La sécrétion rénale de prostaglandine E2 contribuant à la pathogénie du syndrome de Bartter, les AINS (p. ex., l'indométhacine orale ou l'ibuprofène) peuvent être utilisés (1, 2). Les inhibiteurs sélectifs de la cyclo-oxygénase (COX)-2 (p. ex., le célécoxib) peuvent également être utilisés en cas de syndrome de Bartter. Si des inhibiteurs de COX-2 sont utilisés, les patients peuvent recevoir des médicaments permettant de supprimer l'acide gastrique (1, 2).

La supplémentation en électrolytes est la base de la prise en charge. Les protocoles thérapeutiques comprennent habituellement du chlorure de sodium, habituellement de 5 à 10 mEq/kg/jour. En outre, une supplémentation en chlorure de potassium doit être administrée, initialement environ 1 à 3 mEq/kg/jour. Les patients présentant une perte de magnésium doivent recevoir des sels de magnésium, mais ce traitement peut être limité par le développement d'une diarrhée. Certains sels de magnésium, tels que l'aspartate, le citrate ou le lactate, ont une meilleure biodisponibilité. Une charge élevée de soluté, telle que celle résultant d'une supplémentation en sodium, doit être évitée chez les patients qui ont un défaut de concentration urinaire, un diabète insipide néphrogénique secondaire, ou les deux, car elle aggrave la polyurie et la polydipsie résultant d'une perte d'eau obligatoire et pourrait déclencher une hypernatrémie importante.

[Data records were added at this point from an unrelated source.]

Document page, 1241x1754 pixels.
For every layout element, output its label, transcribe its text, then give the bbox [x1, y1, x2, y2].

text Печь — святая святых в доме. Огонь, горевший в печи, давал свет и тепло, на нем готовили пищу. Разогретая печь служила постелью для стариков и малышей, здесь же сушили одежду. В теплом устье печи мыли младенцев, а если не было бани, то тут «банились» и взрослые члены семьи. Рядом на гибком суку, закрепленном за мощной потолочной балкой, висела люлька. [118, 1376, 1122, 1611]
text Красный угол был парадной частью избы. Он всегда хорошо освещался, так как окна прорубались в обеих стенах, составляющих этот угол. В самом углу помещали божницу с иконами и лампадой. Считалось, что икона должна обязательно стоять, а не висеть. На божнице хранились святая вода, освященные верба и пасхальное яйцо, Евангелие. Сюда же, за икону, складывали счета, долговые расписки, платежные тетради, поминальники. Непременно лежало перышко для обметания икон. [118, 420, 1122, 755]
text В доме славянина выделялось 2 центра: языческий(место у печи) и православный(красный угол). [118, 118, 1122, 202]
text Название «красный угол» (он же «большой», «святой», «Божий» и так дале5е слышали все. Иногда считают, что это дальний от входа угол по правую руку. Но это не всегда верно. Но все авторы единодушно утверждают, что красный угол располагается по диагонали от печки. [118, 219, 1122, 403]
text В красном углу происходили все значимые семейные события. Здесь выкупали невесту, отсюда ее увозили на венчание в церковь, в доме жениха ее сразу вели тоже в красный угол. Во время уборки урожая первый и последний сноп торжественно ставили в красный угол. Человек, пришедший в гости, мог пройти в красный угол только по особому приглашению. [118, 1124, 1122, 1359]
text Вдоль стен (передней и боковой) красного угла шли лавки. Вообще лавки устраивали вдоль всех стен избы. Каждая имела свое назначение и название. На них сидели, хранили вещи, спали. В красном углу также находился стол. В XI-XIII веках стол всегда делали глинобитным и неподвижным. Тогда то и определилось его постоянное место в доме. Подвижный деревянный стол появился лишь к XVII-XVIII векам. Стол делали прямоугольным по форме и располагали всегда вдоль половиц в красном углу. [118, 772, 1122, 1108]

En général, la supplémentation en électrolytes doit viser à maintenir des taux sériques adéquats avec des fluctuations minimes, ainsi, la posologie doit être étalée tant qu'elle n'augmente pas significativement le risque de non-observance.

Bien que des diurétiques épargneurs du potassium, des inhibiteurs de l'enzyme de conversion de l'angiotensine et des bloqueurs des récepteurs de l'angiotensine aient été utilisés chez certains patients, le consensus actuel est que ces thérapies sont largement non prouvées (1).

Les diurétiques thiazidiques ne sont généralement pas recommandés dans le traitement de l'hypercalciurie. Ils peuvent compliquer la supplémentation en sodium, ce qui peut aggraver le risque de néphrolithiase et de néphrocalcinose.

L'optimisation nutritionnelle est importante, en particulier chez les nourrissons et les jeunes enfants.

L'hormone de croissance exogène peut être envisagée pour traiter une petite taille.

Référence pour le traitement

  1. 1. Konrad M, Nijenhuis T, Ariceta G, et al: Diagnosis and management of Bartter syndrome: Executive summary of the consensus and recommendations from the European Rare Kidney Disease Reference Network Working Group for Tubular Disorders. Kidney Int 99(2):324–335, 2021. doi: 10.1016/j.kint.2020.10.035

Points clés

  • Les deux syndromes de Bartter et Gitelman comprennent une réabsorption altérée du chlorure de sodium, ce qui provoque une légère déplétion volémique, induisant une augmentation de la libération de rénine et d'aldostérone, entraînant des pertes urinaires de potassium et d'hydrogène.

  • Les manifestations varient selon le génotype, mais la croissance et le développement peuvent être touchés et les anomalies électrolytiques peuvent entraîner une faiblesse musculaire, des crampes, des spasmes, une tétanie, ou une fatigue.

  • Le diagnostic repose sur la mesure des électrolytes sériques et urinaires; les tests génétiques sont de plus en plus disponibles pour la confirmation et l'identification des sous-types de Bartter.

  • Le traitement comprend un remplacement électrolytique; pour le syndrome de Bartter, des AINS sont également administrés.